El ELN estaba tan desarticulado que nos preguntábamos que había sido de ellos; y en cuanto al EPL, solo con la ayuda del famoso buscador Google era posible corroborar su existencia.

Es cierto que los ocho años de la presidencia de Álvaro Uribe Vélez por poco no alcanzaron para acabar con estos bandidos que tanto daño le habían hecho a Colombia durante más de medio siglo, pero estábamos en el camino correcto para derrotarlos. Ahí sí es verdad que la paz estaba de un cacho.

El mejor legado que le dejó Uribe a Santos fue un rumbo: un mapa trazado de una manera tan clara y eficiente que cualquier insensato hubiera podido seguirlo sin mayor dificultad.
Pero Santos, al que no me atrevo a acusar de insensato, pero sí de traidor, escogió destruir este mapa y tomar otro camino, el más difícil, y así como a Lázaro resucitar a los más grandes delincuentes de nuestra historia.

Para consumar su milagro debía primero justificarlo y lo hizo de una manera que ni al mismísimo Maquiavelo se le hubiera ocurrido. Le abrió a la guerrilla el espacio necesario para atentar contra la fuerza pública y la población civil, para así crear un ambiente de zozobra en el cual todos estaríamos convencidos de que eran imbatibles y de que la única salida factible a la violencia era un proceso de paz para concederles todo lo que sus corazones desearan. Por ello, el argumento preferido de los mamertos modernos es que prefieren verlos en el congreso antes que verlos matando en el monte.

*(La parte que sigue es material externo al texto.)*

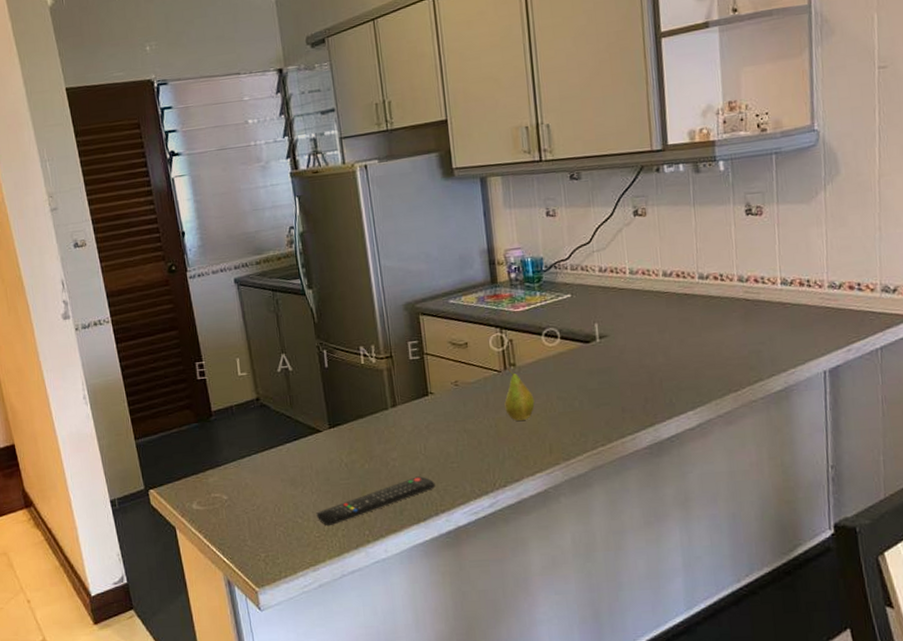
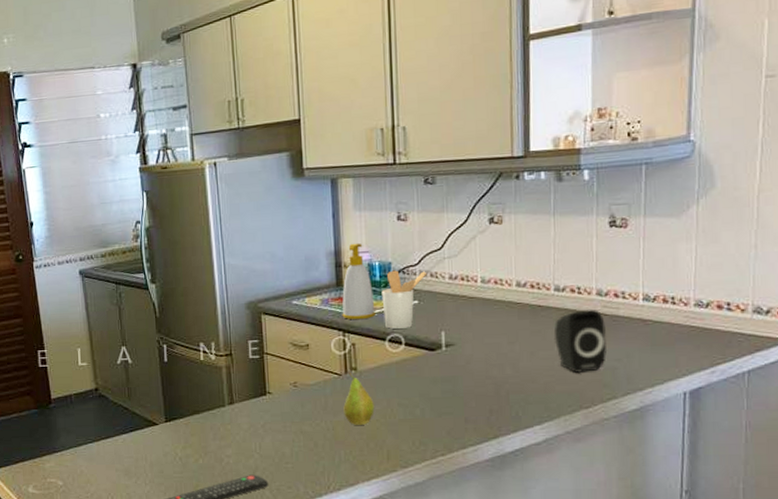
soap bottle: none [497,240,531,316] -> present [342,243,376,320]
utensil holder: none [535,265,578,324] -> present [381,270,428,329]
speaker: none [701,295,752,357] -> present [554,309,608,373]

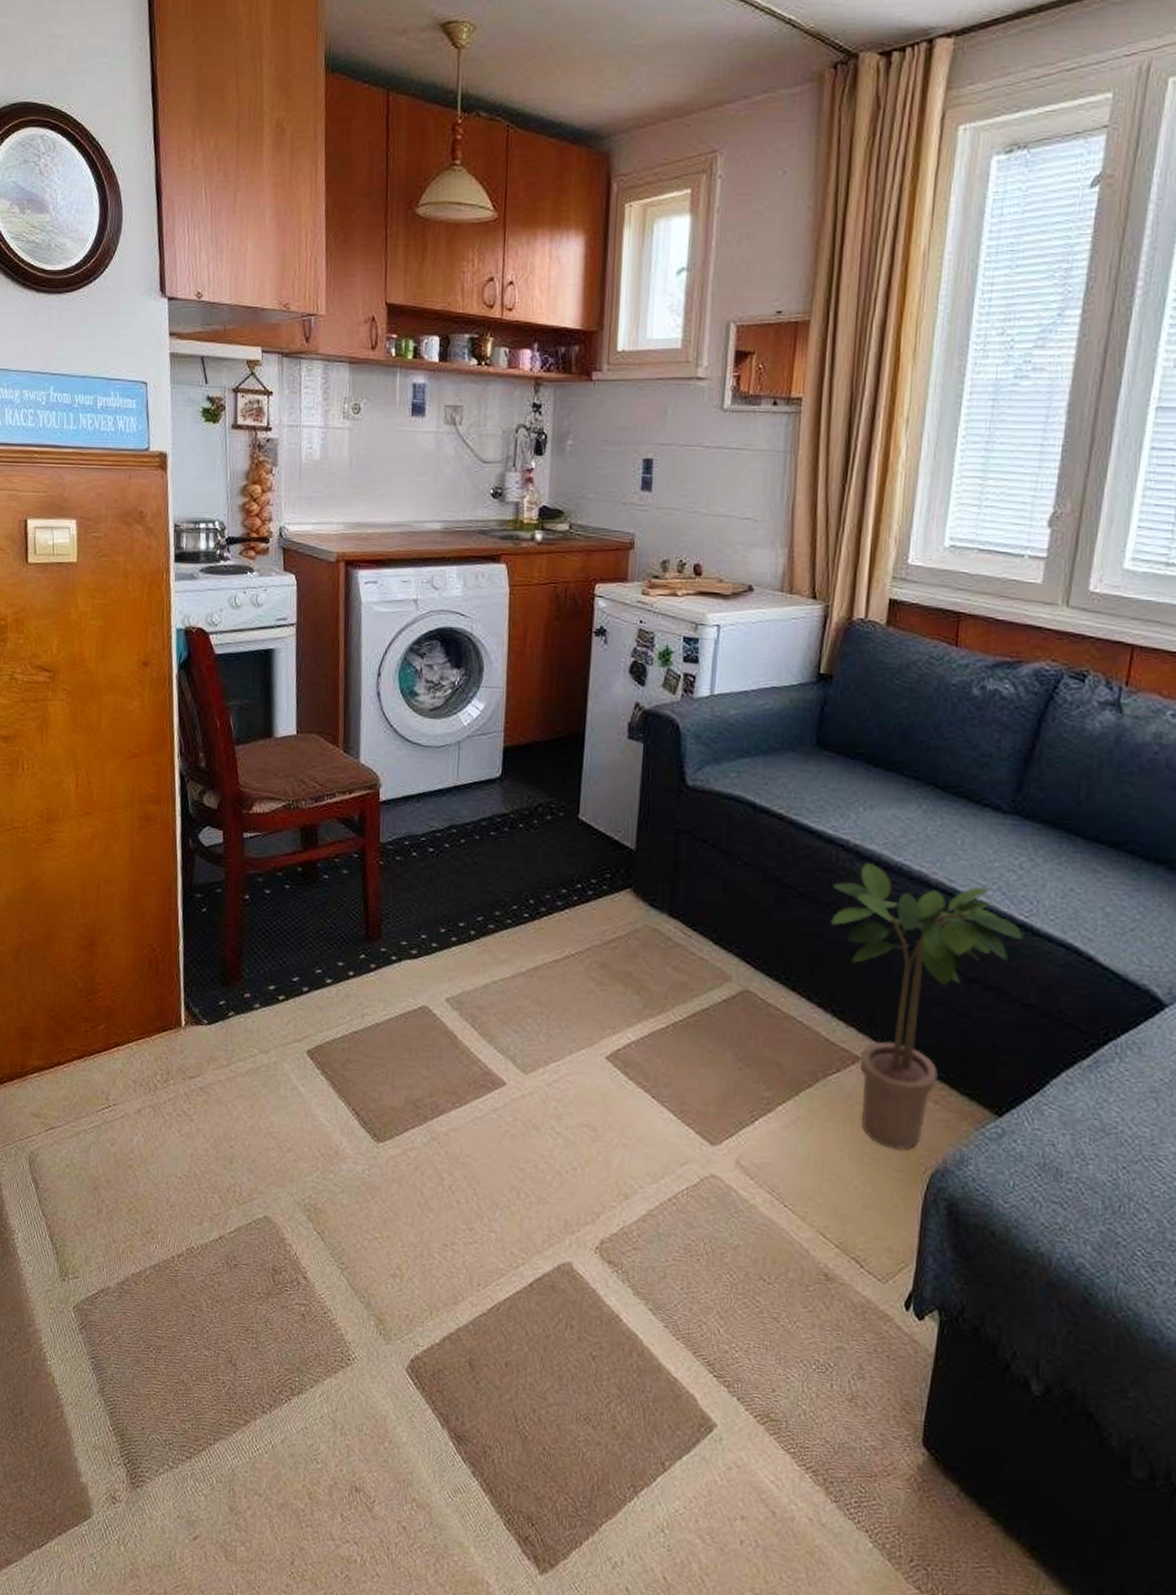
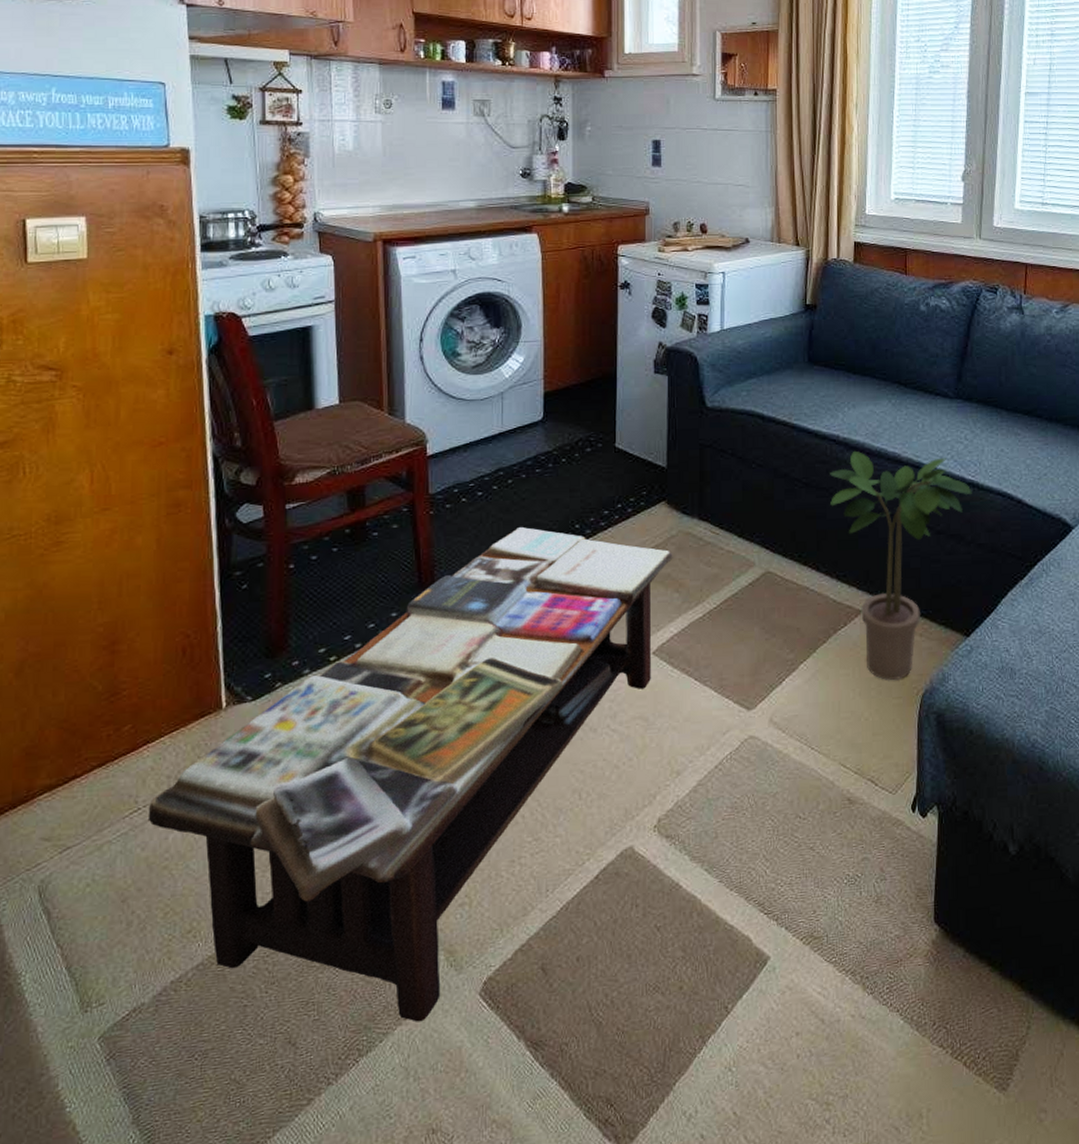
coffee table: none [116,893,636,1380] -> present [148,527,673,1022]

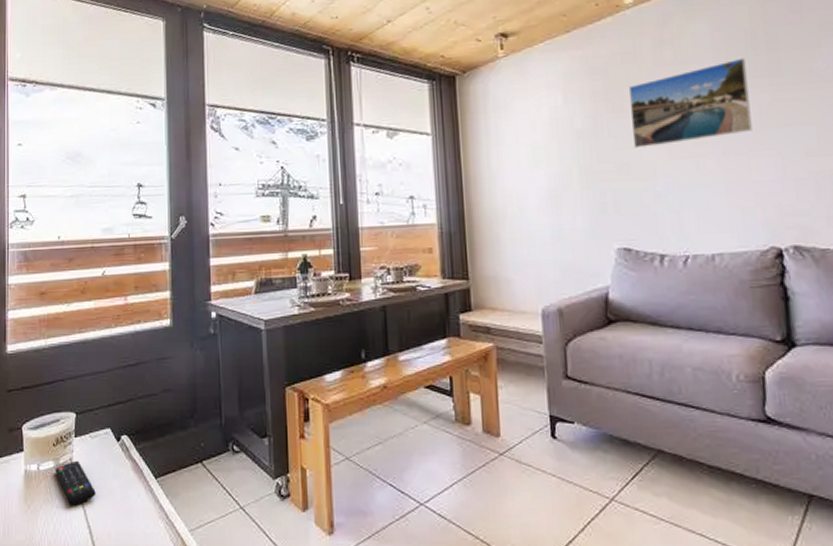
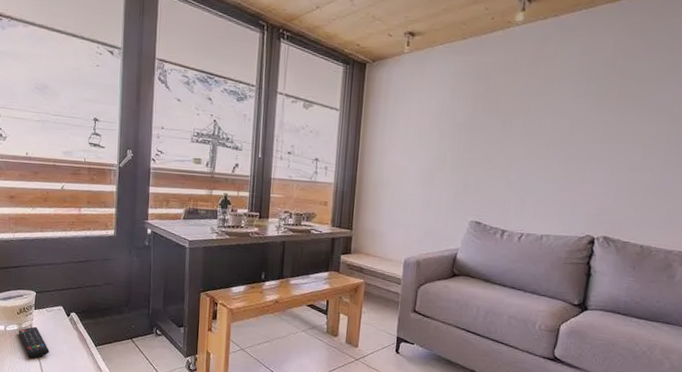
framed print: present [628,57,752,149] -> none [498,81,602,145]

No contento con esta traición a la patria, que poco a poco el pueblo ha ido captando (recuérdese el episodio en que la hermana de un policía asesinado se negó a darle un diplomático beso), Santos también ha ido desmontando de manera sistemática todo el aparato para combatir el narcotráfico, fuente de los mayores ingresos de los bandidos, primero prohibiendo los ataques aéreos, la única ventaja táctica que tenía el ejército sobre la guerrilla,  y después prohibiendo la erradicación de cultivos mediante la aspersión del glifosato.

Sí señores, Santos hace milagros.  Resucitó de manera cómplice a las FARC, permitiendo que su pie de fuerza aumentara de 8.000 a 18.690 hombres, y permitió que los ya casi extintos ELN y EPL regresaran con toda la fuerza de sus años más violentos.  No contento con esto, multiplicó los peces, facilitando que aumentaran las hectáreas sembradas de cocaína en un 400%, con lo cual devolvió a Colombia el honor de ocupar de nuevo el primer puesto entre los productores de droga del mundo.

Ojo: si tenemos en cuenta la apreciación del dólar, la permisividad cómplice de Juan Manuel Santos también ha multiplicado la fortuna que tanto las guerrillas como el gobierno niegan tener.

Otorgarles a las guerrillas semejante statu quo político y económico ha traído varias consecuencias nefastas para el país, pero la más grave es que las ha fortalecido en las negociaciones “de paz”, cosa que a cualquier ciudadano pensante le haría concluir que Juan Manuel Santos está sentado en el lado equivocado de la mesa de negociación.  Efectivamente, ¿a quien se le ocurriría fortalecer a su adversario antes de sentarse a negociar con él?

Para la muestra un botón: como si se tratase de un estado soberano negociando un tratado internacional, el ELN está condicionando el inicio de los diálogos con el gobierno Santos. Han llegado hasta el punto de decir que no liberarán a los secuestrados, que niegan tener, hasta que no se liberen a los guerrilleros presos.

Realmente este Santos es un santo, aunque no para los ciudadanos de bien, sino para los bandidos, verdaderos y únicos beneficiarios de todos sus “milagros”.